The Ayam cemani chicken is maybe the most colored species on the planet. The bird’s bones are a startling blue-ish black, just like its feathers, beak, comb, tongue, and toes.
Even the meat of the chicken appears to have been soaked in squid ink.
Surprisingly, the Ayam cemani chicken, which is native to Indonesia, is just the most extreme form of cutaneous hyperpigmentation, as defined by scientists. Another variety, called the silkie because of its smooth, hair-like feathers. And also the black H’Mong chickens of Vietnam and the svarthöna of Sweden, have hyperpigmented skin and tissues.
Fibromelanosis is the name given to the disorder by scientists.
“We have proofs that it is a sophisticated genomic rearrangement”, says Leif Andersson, a biologist who researches domestic animal genetics at Uppsala University in Sweden.
Furthermore, Andersson claims that most of these chickens are descended from one bird that existed hundreds or perhaps thousands of years ago.
“The mutation that causes fibromelanosis is highly unusual, so we know it happened once,” explains Andersson.
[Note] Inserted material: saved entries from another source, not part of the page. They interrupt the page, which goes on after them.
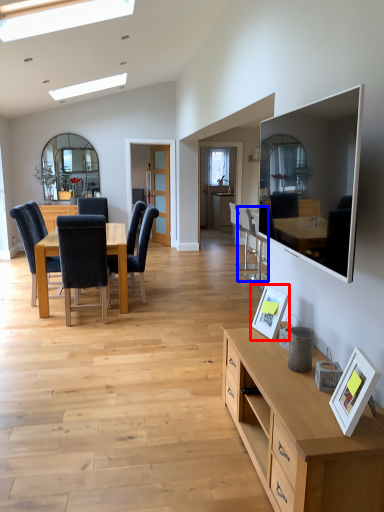
Question: Which object is closer to the camera taking this photo, picture frame (highlighted by a red box) or chair (highlighted by a blue box)?

Choices:
 (A) picture frame
 (B) chair

Answer: (A)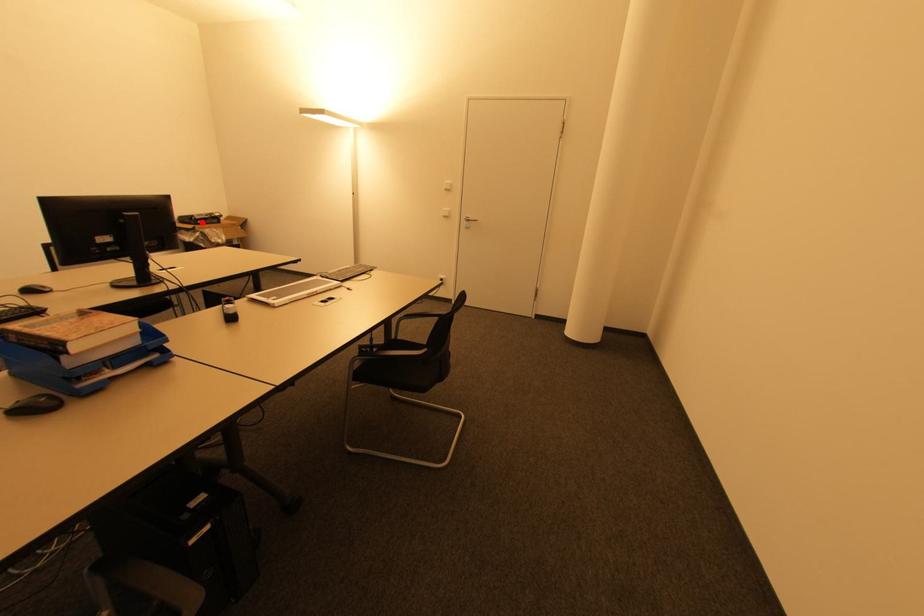
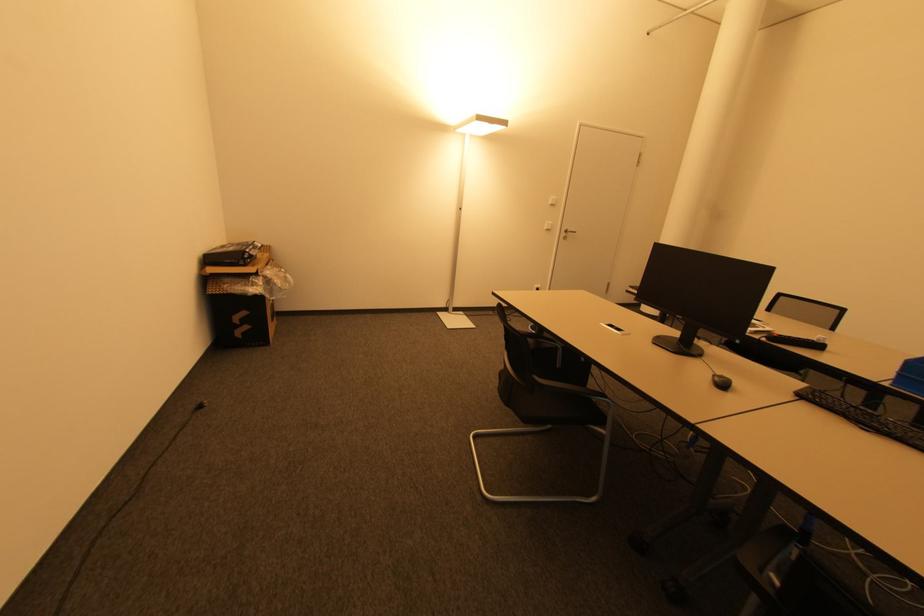
Find the pixel in the second image that matches the highlighted location in the first image.

(250, 261)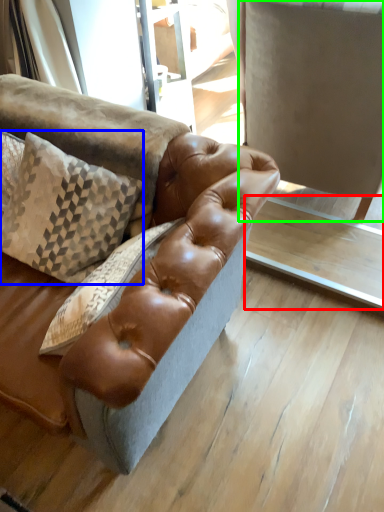
Question: Which is farther away from table (highlighted by a red box)? pillow (highlighted by a blue box) or swivel chair (highlighted by a green box)?

Choices:
 (A) pillow
 (B) swivel chair

Answer: (A)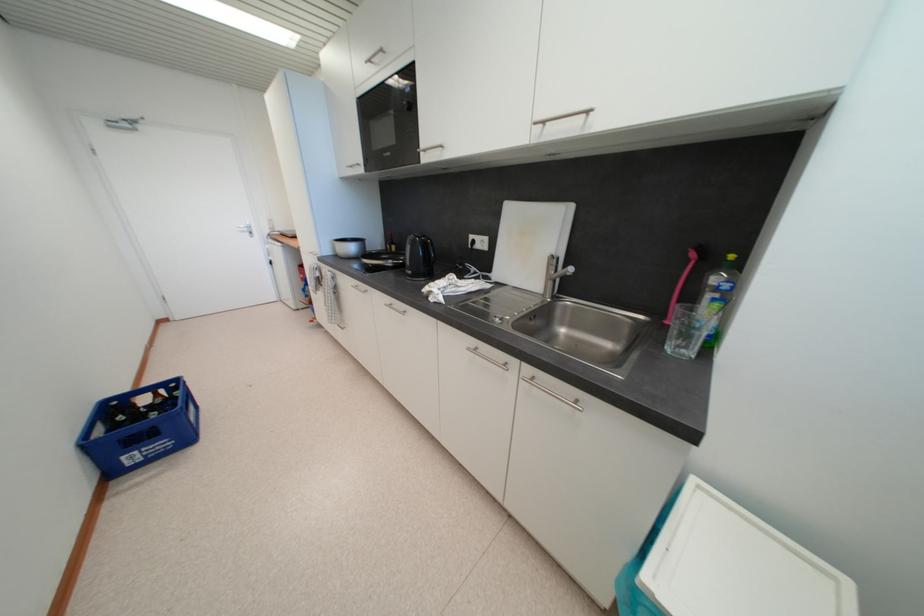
Who’s in the mood for some black meat?
While melanism has been observed in a variety of species on the internet, from black panthers as well as servals to a melanistic flamingo, black-scaled geckos, and snakes, Andersson’s chickens take this coloring to a whole new level.
This is how it works.
Endothelin 3, or EDN3, is a gene found in most vertebrates that govern skin tone, among other things. When a normal chicken is growing, some cells, such as those in the skin and feather follicles, express EDN3, which causes melanoblasts, or color-producing cells, to migrate.
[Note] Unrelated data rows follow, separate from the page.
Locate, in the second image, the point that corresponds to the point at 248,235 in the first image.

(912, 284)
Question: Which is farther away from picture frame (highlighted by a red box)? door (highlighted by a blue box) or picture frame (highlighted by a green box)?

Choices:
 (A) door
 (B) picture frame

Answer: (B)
In hyperpigmented chickens, however, nearly all the body’s cells express EDN3, resulting in up to ten times as many melanoblasts and tar-like bones and innards.
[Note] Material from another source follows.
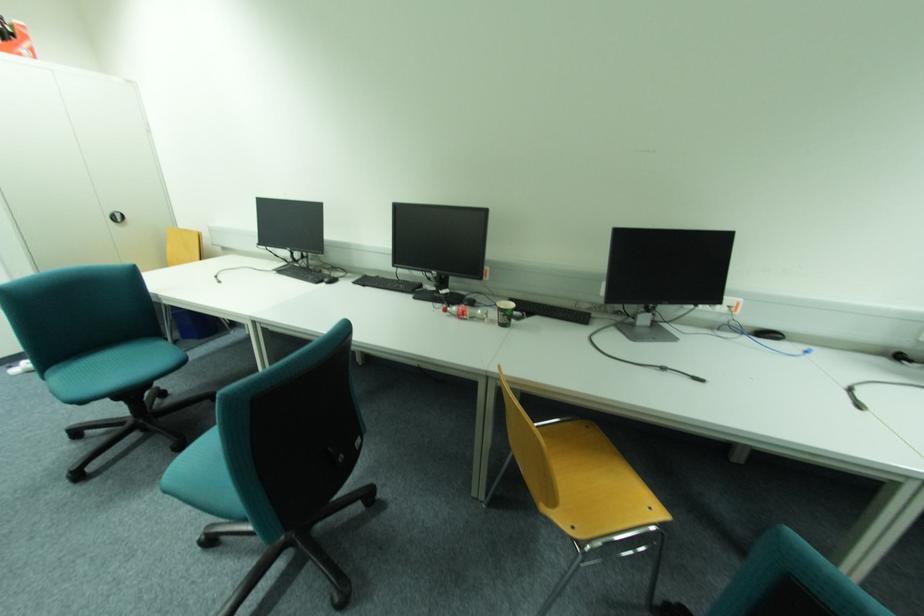
The height and width of the screenshot is (616, 924). What are the coordinates of `yellow chair sitting surface` in the screenshot? It's located at (600, 474).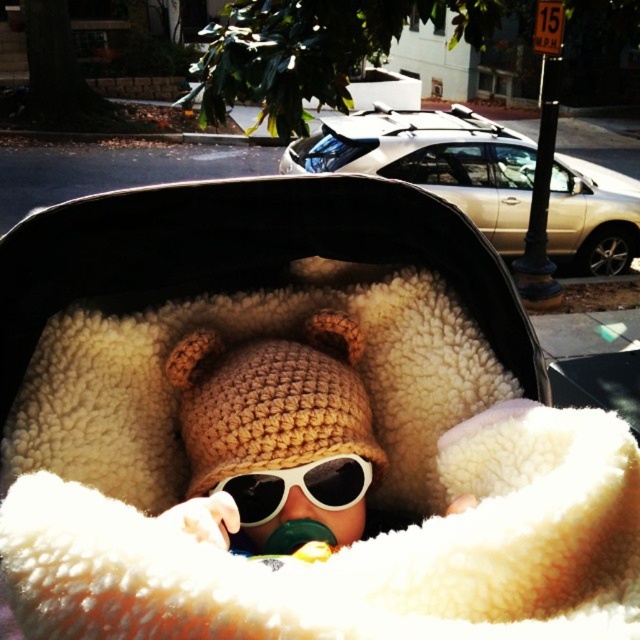
You are a parent trying to place a small stuffed animal on top of the fuzzy beige baby carriage at center so it can be seen by the baby wearing the white plastic goggles at center. Will the stuffed animal be visible to the baby?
Andersson describes the situation as a “mis-migration.” “The pigment cells move to the incorrect area if you express excessive endothelin 3 in the incorrect spots.”
Luckily, the mutation appears to have no negative health consequences for the birds.
In addition, the dark color of these varieties has increased their value in the eyes of breeders and gourmets, who claim that the off-color meat and bones have a distinct and delicious taste.
From oddity to number one.
Despite the fact that scientists now know what makes these hens unique, the past of these breeds remains unknown.
Many regard Marco Polo’s short words to be the earliest mention of black-boned hens. While journeying across Asia in 1298, the researcher described a chicken breed that “has hair like cats, is black, and lays the best of eggs.” No one knows for certain, but the definition matches a Silkie well.
Andersson believes the mutation was transmitted throughout the world by cattle owners who liked the unusual color of the birds. There’s also a story of a sailor returning from an East Asian trading route with a black chicken. That may explain how the Svarthöna ended up in Europe.
Andersson, who has previously looked into the genetic origins of the silkie’s feathers and is presently investigating how hens get their crests, adds, “I believe it’s quite apparent that people prefer variation among domestic animals.”
Despite the fact that the breeds have existed for ages, the animals are still uncommon.
The American Poultry Association, for example, has granted just the silkie its own standard of excellence, allowing it can compete in exhibitions.
The procedure of getting a standard might take years, says John Monaco, the APA’s president.
“The Cemanis have only been around for a short time, and people are only now beginning to work with them,” Monaco explains. “However, Silkies abound. There are a number of different kinds, and some of them have even won competitions.”
Of fact, Andersson considers all-black chicken breeds champions merely because their coloring is so unusual genetically.
“Defective pigmentation white patches or a lack of pigmentation is more prevalent because disrupting genes is simpler than activating genes in the way that happened here,” he adds.
The black chickens were only conceivable due to luck. Humans, on the other hand, chose to breed them and spread them over the globe.
Andersson adds, “That’s what’s truly intriguing.”